Dominique Bussereau, Xavier Bertrand et Renaud Donnedieu de Vabres sont repartis une heure plus tard l’air détendu mais muets. Pendant leur entretien avec Jean-Pierre Raffarin, les directeurs de cabinet du gouvernement ont tenu pour leur part leur réunion hebdomadaire, comme si de rien n’était. "Certains pensaient que la réunion serait annulée", confie un proche de Jean-Pierre Raffarin, pour qui le fait que cette réunion se soit tenue "est un signe".

Ils sont ressortis de cette réunion sans que leurs visages ou leur attitude trahissent la moindre tension. Un peu plus tard, à 17 heures, c’était au tour de l’ancien préfet de police de Paris, Philippe Massoni, conseiller de Jacques Chirac pour la sécurité et secrétaire général du Conseil de sécurité intérieure, d’être reçu à Matignon, tandis que des rumeurs non confirmées font également état de la présence du ministre de l’intérieur, Nicolas Sarkozy.

Lors de son entretien, M. Bussereau a dit avoir trouvé le premier ministre "serein, grave et déterminé". "J’ai eu le sentiment qu’il travaillait pour préparer l’avenir mais seul le président de la République peut en décider", a-t-il déclaré lundi sur LCI. Le secrétaire d’Etat a affirmé que les "conséquences politiques" tirées des résultats des régionales aboutiraient notamment à la constitution d’une "équipe politique soudée". "Il y a eu un message politique dans les élections régionales et départementales, il y a maintenant trois ans pour la majorité pour poursuivre son travail", a-t-il conclu.

Lignes répertoriées.
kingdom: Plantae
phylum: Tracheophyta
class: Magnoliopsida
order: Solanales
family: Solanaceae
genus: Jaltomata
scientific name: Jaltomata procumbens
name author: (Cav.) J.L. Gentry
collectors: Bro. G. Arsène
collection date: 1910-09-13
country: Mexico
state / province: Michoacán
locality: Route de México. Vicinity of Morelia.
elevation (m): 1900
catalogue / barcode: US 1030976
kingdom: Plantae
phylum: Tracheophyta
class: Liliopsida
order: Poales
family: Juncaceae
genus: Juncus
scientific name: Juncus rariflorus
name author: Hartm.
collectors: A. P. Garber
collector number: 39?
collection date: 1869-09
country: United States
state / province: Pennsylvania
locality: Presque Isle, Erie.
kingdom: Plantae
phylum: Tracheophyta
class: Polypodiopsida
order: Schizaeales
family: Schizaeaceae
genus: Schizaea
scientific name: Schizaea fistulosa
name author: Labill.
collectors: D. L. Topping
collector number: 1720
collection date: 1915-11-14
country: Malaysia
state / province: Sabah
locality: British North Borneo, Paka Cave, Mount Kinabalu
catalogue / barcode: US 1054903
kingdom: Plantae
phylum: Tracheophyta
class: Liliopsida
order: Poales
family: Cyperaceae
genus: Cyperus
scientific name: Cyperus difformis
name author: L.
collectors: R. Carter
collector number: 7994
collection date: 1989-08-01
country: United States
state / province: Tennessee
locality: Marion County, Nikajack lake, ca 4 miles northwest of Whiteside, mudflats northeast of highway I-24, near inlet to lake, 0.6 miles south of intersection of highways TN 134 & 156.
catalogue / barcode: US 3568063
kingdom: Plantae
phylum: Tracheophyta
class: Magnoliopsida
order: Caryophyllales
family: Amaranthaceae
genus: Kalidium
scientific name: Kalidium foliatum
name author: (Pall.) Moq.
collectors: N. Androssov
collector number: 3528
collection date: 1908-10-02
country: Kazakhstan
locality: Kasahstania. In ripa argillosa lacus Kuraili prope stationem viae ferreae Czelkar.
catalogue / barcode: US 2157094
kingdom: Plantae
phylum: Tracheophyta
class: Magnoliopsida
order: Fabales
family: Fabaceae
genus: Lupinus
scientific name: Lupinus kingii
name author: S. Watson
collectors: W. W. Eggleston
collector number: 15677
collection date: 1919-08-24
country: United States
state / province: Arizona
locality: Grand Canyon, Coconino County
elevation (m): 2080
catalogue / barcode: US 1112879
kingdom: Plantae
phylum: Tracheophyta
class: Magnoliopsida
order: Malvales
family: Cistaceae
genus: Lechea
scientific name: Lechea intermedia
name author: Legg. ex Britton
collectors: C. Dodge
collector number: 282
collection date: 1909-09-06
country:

Objectif. Poursuivez le texte sur les entretiens à Matignon à partir de sa dernière phrase. Ces lignes proviennent d'une autre source que le texte.

Résultat final.
Personne ne se risque à prédire quand Jacques Chirac et Jean-Pierre Raffarin lèveront le voile sur les conclusions qu’ils entendent tirer des résultats des régionales. "Il faut que l’attente soit la plus courte possible", se borne à espérer un proche du premier ministre. Jacques Chirac doit présider mercredi un conseil des ministres, avant de quitter jeudi Paris pour Moscou, où il restera jusqu’à vendredi.

Le chef de la diplomatie, Dominique de Villepin, dont le nom était cité parmi ceux des possibles premiers ministrables, doit quitter mercredi Paris pour Berlin, où se tient la conférence sur l’Afghanistan. Il est attendu ensuite jeudi à Haïti.